Borrowers stuck with oppressive private student loan debts continue to get little mercy from lenders, which is bad for both consumers and the financial institutions, according to a report issued Thursday by the Consumer Financial Protection Bureau.

The CFPB report, issued to fulfill an annual requirement by Congress, is based on 5,300 complaints filed with the CFPB during the past 12 months, which the agency says is a 38 percent increase from the previous 12-month period. They estimate that there is $1.2 trillion in outstanding private and federal student loan debt, with more than 7 million Americans in default.

While distressed mortgage holders have several opportunities to appeal for lower monthly payments and federal student loan borrowers can extend the terms of the loans by 10 years or more, most private borrowers are stuck with either making the entire payment or defaulting.

CFPB student loan ombudsman Rohit Chopra said that the most risky lending practices from the last decade had largely disappeared, but consumers who attended school during that time were still suffering from the consequences and getting little help.

"The response by the private student loan industry to distressed borrowers is failing to help them avoid default," said Chopra. "Too many borrowers are barely treading water, losing hope that these companies will throw them a lifeline."

The report said that complaints are broad, and even borrowers who tried to pay more than their required monthly payments ran into conflicts with servicers.

"Many consumers who wished to pay down their loans more quickly found that student loan servicers allocated payments in ways that might maximize the amount of total interest the borrower would pay, slowing him or her down on the path to being debt-free," the report said.

But by far, the most complaints concerned consumers looking for alternatives to oppressive monthly loan payments. According to the CFPB, the top complaints included:

  • Little information on ways to avoid default: Many borrowers said they were unaware of what loan modifications were available and what the criteria for qualifying were. The information was not readily available on these lenders’ or servicers’ websites. Many struggling borrowers also reported receiving conflicting or inaccurate information as they were bounced between multiple customer service representatives.
  • No affordable loan modifications available: Federal student loan borrowers are entitled, by law, to a range of affordable loan modification options, including income-based repayment, extended loan terms, and plans that start with a small payment and increase over time. These same options are not available for private student loan borrowers. Instead, consumers complained that private student lenders and servicers tell them that they are not eligible for any affordable repayment plan that would allow them to avoid default.
  • Temporary fixes that only delay default: Borrowers reported that while many private student lenders and servicers do not offer affordable repayment plans, some may offer temporary forbearance. This short-term fix may delay default by giving borrowers a brief period where no payment is due, often just a few months. Even for these temporary forbearance options, though, borrowers complain of burdensome enrollment fees and processing delays, sometimes leading to surprise defaults.

The report criticized private student loan servicers, but did not mandate specific changes, instead issuing a series of recommendations.

Chopra stressed that both servicers and borrowers would be better off if former students were allowed to lower their payments by extending the terms of their loan, lower their interest rates, or receive principal relief.

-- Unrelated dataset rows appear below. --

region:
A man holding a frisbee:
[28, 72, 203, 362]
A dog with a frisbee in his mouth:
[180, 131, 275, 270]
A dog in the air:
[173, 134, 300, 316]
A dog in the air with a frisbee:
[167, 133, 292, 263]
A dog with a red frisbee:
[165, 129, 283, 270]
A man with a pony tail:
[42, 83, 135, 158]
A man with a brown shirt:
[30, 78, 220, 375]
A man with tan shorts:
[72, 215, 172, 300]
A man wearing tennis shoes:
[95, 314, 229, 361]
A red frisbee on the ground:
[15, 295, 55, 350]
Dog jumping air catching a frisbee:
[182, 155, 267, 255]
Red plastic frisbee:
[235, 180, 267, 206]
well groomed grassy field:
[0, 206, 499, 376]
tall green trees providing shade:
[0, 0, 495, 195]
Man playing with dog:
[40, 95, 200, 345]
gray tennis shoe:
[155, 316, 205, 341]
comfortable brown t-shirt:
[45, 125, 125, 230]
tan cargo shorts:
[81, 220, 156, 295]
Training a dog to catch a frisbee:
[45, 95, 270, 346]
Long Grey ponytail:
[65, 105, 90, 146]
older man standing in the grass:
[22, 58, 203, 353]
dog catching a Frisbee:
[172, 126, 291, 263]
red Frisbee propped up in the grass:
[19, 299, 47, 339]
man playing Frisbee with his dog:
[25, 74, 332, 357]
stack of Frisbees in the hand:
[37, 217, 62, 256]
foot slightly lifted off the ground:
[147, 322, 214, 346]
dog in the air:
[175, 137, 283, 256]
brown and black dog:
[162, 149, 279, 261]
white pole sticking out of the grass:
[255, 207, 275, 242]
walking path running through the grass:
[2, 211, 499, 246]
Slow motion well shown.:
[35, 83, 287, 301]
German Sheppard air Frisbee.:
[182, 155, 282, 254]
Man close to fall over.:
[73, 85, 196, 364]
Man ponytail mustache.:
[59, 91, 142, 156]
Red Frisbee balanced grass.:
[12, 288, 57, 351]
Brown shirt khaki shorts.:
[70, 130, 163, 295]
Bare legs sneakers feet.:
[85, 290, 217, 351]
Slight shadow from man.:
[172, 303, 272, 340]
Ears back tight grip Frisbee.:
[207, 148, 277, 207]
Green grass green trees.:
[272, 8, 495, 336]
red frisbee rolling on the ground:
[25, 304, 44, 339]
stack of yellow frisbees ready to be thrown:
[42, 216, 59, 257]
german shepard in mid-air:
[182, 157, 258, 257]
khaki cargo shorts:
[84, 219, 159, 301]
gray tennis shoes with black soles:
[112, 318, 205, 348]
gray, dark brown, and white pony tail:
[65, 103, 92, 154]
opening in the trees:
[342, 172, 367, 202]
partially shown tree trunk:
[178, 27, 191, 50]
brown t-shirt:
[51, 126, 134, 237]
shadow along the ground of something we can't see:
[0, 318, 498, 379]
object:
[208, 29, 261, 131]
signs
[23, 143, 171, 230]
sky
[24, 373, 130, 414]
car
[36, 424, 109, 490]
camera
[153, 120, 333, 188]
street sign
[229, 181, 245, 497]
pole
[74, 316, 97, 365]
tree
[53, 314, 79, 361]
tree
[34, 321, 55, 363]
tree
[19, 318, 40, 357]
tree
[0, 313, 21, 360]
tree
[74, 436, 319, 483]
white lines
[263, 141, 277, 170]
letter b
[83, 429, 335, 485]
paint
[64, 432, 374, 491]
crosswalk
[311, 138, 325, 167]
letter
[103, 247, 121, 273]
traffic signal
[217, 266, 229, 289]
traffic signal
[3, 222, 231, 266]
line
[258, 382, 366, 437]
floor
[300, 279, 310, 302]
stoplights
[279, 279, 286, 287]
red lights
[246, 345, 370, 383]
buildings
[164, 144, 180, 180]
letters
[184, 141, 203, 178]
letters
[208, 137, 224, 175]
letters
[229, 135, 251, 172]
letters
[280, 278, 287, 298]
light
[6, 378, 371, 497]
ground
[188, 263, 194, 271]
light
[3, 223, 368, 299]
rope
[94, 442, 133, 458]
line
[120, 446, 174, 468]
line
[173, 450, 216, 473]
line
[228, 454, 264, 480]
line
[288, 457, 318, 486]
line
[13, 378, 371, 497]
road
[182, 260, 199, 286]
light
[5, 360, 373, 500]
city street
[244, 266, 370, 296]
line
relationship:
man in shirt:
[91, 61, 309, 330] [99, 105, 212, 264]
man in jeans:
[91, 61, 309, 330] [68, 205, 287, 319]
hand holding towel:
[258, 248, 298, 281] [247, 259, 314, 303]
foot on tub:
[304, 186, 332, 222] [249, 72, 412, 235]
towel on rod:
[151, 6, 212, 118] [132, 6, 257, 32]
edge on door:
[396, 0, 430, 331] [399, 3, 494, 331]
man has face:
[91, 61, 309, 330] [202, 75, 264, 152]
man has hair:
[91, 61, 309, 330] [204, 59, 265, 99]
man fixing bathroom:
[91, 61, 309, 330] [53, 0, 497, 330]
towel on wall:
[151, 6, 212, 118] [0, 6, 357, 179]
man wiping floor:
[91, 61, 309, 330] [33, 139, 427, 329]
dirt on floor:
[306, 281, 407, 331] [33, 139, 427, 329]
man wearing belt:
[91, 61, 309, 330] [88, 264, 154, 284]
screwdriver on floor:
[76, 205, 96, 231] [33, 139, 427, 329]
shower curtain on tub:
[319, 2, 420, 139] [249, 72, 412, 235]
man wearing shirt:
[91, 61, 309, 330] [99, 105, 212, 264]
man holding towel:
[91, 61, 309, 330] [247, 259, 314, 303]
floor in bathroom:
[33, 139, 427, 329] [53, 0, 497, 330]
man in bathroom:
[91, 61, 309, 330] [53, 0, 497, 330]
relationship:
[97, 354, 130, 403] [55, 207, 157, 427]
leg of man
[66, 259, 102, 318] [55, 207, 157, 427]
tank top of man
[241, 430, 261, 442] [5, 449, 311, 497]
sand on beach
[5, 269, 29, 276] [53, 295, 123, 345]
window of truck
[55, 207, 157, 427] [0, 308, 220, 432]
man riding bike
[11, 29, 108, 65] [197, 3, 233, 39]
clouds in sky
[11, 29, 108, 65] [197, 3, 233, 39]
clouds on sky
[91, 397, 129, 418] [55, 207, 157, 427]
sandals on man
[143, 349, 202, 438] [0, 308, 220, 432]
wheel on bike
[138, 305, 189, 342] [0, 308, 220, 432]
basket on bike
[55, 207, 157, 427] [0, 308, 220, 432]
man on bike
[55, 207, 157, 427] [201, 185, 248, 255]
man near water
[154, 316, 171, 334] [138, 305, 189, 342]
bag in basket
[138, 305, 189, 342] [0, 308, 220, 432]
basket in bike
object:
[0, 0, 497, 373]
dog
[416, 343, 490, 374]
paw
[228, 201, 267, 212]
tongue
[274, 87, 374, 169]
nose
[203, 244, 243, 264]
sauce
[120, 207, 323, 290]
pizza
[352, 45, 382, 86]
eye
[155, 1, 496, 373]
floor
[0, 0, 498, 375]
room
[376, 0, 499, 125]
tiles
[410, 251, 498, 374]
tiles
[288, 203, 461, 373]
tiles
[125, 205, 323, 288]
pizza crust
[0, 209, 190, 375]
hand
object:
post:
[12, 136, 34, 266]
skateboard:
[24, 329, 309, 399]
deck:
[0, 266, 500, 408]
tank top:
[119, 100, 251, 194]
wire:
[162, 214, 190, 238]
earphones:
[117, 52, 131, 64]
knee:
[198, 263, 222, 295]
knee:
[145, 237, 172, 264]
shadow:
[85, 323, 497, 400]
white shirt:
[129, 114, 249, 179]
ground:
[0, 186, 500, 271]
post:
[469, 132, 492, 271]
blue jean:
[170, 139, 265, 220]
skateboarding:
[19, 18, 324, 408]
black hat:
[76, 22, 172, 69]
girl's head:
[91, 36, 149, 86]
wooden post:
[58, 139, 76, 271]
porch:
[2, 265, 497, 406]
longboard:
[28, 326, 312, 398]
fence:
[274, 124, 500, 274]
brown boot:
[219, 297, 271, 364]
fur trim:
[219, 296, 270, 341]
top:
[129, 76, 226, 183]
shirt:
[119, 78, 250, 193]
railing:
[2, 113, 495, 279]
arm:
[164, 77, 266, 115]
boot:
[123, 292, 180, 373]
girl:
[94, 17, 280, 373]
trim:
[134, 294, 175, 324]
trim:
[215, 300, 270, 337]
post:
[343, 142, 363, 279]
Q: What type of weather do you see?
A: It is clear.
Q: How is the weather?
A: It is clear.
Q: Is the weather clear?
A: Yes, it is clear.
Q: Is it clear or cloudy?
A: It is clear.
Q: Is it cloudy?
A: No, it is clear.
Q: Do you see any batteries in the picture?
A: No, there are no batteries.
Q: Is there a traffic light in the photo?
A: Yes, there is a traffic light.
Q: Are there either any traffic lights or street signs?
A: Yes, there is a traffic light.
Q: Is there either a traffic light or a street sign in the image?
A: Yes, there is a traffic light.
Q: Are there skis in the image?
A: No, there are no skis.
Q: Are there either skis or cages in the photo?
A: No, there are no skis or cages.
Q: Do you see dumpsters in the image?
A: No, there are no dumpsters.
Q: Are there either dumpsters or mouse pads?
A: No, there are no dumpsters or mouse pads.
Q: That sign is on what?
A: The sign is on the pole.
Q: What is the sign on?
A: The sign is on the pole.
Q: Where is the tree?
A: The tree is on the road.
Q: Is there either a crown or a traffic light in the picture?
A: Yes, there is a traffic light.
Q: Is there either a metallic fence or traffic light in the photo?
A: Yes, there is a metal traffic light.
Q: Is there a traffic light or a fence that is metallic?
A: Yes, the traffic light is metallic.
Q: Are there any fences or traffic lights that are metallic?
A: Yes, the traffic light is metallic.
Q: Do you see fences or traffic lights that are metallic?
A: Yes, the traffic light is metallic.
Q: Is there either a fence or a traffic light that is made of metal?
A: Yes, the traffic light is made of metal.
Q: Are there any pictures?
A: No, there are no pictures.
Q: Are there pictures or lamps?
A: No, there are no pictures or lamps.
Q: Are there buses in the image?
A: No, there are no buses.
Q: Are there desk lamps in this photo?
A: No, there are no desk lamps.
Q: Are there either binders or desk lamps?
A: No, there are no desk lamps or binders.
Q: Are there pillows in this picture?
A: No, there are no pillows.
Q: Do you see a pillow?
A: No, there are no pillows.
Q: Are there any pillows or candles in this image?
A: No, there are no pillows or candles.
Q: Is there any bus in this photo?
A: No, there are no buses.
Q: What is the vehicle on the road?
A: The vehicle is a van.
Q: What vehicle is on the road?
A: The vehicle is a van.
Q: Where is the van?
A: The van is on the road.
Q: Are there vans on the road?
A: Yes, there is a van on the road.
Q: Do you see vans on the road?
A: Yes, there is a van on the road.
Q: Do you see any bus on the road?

So far, financial institutions have been slow to adopt that stance. Meanwhile, defaulting on student loans can do considerable damage to a borrower's credit, which can make it difficult to qualify for other loans or credit down the road.

"Regulators and policymakers have encouraged lenders to constructively engage with borrowers to find workout solutions," the report said. "Despite commitments by a number of major market participants to expand alternative repayment options, consumers continue to encounter limited or no flexibility when seeking help from their lender or servicer."